It's hard to believe how over the course of 12-13 years animation could change. As a boy one of the mainstay staples of Saturday morning television was the ever-reliable "Super Friends", one of ABC's longest-running and most successful Saturday morning animated series. Beginning in 1972, the "Super Friends" - which initially consisted of Superman, Batman, Robin, Wonder Woman, Aquaman, and their teenage sidekicks Wendy and Marvin - went through numerous incarnations and expansions, taking from the numerous DC Comics titles of the era. By the late 1970's the series began to get a little more mature in its storytelling, with more sophisticated plots and adventures that excited kids of all ages. I was definitely one of them. I grew up with this series.
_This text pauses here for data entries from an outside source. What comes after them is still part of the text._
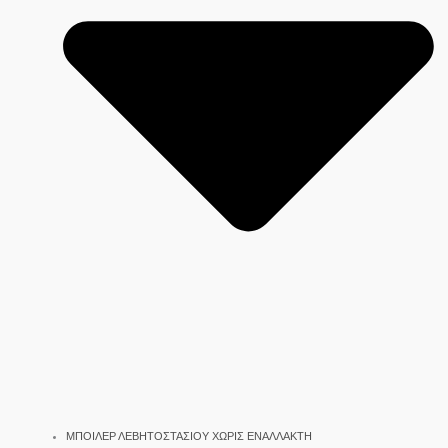
ΜΠΟΙΛΕΡ ΛΕΒΗΤΟΣΤΑΣΙΟΥ ΧΩΡΙΣ ΕΝΑΛΛΑΚΤΗ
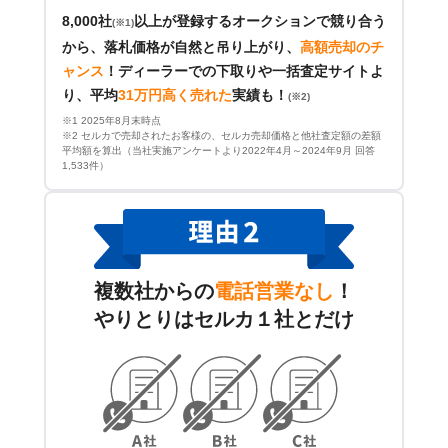
8,000社
以上が登録するオークションで競り合う
(※1)
から、落札価格が自然と吊り上がり、
高額売却のチ
ャンス
！
ディーラーでの下取りや一括査定サイトよ
り、平均
31万円高く売れた
実績も！
(※2)
※1 2025年8月末時点
※2 セルカで売却されたお客様の、セルカ売却価格と他社査定額の差額
平均額を算出（当社実施アンケートより2022年4月～2024年9月 回答
1,533件）
複数社からの
電話営業なし
！
やりとりはセルカ１社とだけ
It began when I entered first grade, and it ended during my freshman year of college. How time flies.
By the 1980's the "Super Friends" seemed almost passe' in the realm of animation. While the "Superman" feature films were taking off, and plans were in the works for a "Batman" feature film, the animated series was winding down. As animation began to move from traditional hand-drawn cels into the very new realm of realistic animation and the then-experimental form of computer animation (first seen in "Star Trek II" and "Tron"), traditional animiation and simplistic flights of fancy no longer interested young viewers. They wanted newer heroes with more elaborate powers and strengths, with internal issues and problems.
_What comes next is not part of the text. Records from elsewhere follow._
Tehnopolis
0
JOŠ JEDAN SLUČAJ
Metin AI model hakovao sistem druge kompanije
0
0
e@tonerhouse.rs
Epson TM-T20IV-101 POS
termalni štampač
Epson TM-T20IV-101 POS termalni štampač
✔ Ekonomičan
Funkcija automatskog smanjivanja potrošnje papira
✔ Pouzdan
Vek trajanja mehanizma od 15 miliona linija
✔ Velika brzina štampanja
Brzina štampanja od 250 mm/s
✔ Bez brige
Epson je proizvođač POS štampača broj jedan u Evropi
By 1984 ABC took another stab in revamping the "Super Friends" with "The Super Powers Team: Galactic Guardians", which would be the final animated incarnation of the long-running series. By this time Firestorm was already a part of the team, having been introduced into the series the previous year as part of "Super Friends: The Legendary Super Powers Show", along with original creations such as Apache Chief, El Dorado, Samurai, and Black Vulcan (no relation to Tuvok, of course!) which were designed to bring in a more diverse ethnic culture to the series. With the addition of Firestorm the year before, another hero made his animated debut in the form of Cyborg, a character from the popular "Teen Titans" comic book series of the 1980's. More machine than man, Victor (Cyborg) Stone became a valuable addition to the Super Powers Team.
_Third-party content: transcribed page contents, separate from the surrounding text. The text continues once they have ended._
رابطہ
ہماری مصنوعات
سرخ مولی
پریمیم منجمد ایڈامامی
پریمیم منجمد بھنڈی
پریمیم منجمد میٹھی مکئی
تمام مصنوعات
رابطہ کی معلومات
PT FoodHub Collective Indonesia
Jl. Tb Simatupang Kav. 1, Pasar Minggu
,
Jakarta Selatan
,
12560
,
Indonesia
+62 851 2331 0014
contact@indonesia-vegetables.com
But things didn't stop there. Along with the addition of new cast members to the series, the look of the series drastically changed. For years Hanna-Barbera relied on the same tried and true look of the characters to drive the series. But animation, like comic books, were entering into a new era of more graphically realistic animation. To this end they turned to DC artist Jose Luis Garcia-Lopez to redesign all of the characters for the series, giving them incredible facelifts and providing a fresh look to the heroes and villains of the series, bringing them closer to their comic-book counterparts. And this was shortly before DC Comics itself was to experience a true makeover of its own with "Crisis on Infinite Earths", "The Dark Knight Returns", and "Superman: The Man of Steel".
Over the course of the ten segments produced in 1984 the Super Powers Team battled classic villains such as Lex Luthor, the Joker, the Penguin, the Scarecrow, Bizarro, and intergalactic space baddie Darkseid. And in one of its penultimate segments, "The Death of Superman", the series took a very mature theme and brought it to life (years before Doomsday did the unthinkable). But with the series on its last legs, even this fresh revamp wasn't enough to bring it back for another season. With this final incarnation, the Super Friends passed into history.
Now Warner Home Video has brought the entire "Super Powers Team: Galactic Guardians" series to DVD in a two-disc set that presents each animated segment in its original broadcast aspect ratio and in Dolby 2.0 sound. The animation is clean and crisp, and for a 20-year-old series it looks pretty good, better than I remember catching it on Saturday mornings. Bonus features are limited to just a single featurette - "Super Powers Redux: Galactic Guardians Retrospective", which profiles the making of the series with DC writers and artists and also shows some vintage storyboards and even a copy of the ABC mandate regarding "The Death of Superman" - and a pair of trailers for other animated products.
"The Super Powers Team: Galactic Guardians", which followed the earlier "Super Friends: The Legendary Super Powers Team" release, is a great way to remember the final years of one of ABC's most popular and successful animated series. I'm looking forward to seeing the remainder of the "Super Friends" series arrive on DVD in coming months!